Information:
++++++++

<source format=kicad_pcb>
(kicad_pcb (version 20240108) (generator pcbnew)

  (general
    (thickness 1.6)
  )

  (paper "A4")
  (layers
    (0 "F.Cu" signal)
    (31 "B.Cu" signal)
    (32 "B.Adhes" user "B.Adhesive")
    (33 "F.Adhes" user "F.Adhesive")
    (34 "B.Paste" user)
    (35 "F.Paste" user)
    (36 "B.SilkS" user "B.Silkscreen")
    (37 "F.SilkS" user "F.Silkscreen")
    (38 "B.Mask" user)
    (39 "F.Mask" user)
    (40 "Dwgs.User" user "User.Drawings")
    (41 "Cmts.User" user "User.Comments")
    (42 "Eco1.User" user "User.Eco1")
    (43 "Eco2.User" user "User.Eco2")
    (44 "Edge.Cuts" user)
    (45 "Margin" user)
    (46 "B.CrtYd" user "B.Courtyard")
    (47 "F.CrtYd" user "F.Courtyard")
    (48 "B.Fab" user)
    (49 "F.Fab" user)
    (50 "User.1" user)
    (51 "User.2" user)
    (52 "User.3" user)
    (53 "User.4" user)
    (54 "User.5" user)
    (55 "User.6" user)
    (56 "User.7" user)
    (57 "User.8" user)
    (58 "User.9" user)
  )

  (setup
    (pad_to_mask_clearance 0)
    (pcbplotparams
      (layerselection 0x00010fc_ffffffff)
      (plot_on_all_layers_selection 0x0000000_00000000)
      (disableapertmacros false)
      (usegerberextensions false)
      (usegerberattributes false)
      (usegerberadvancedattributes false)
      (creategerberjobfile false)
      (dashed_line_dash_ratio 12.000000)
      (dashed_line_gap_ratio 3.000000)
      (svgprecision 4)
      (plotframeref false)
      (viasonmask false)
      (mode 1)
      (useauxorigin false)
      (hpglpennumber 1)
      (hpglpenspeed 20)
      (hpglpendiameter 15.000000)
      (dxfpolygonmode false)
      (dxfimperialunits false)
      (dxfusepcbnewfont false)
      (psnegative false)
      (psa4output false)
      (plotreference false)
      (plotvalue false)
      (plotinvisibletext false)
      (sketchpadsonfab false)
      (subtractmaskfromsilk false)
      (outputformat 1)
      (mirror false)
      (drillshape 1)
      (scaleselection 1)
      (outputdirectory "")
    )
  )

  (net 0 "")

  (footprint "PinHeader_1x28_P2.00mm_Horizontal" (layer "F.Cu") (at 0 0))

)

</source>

++++++++

Exercise directions: Where a line in the material above holds "Courtyard", copy that line.

Written response:
    (46 "B.CrtYd" user "B.Courtyard")
    (47 "F.CrtYd" user "F.Courtyard")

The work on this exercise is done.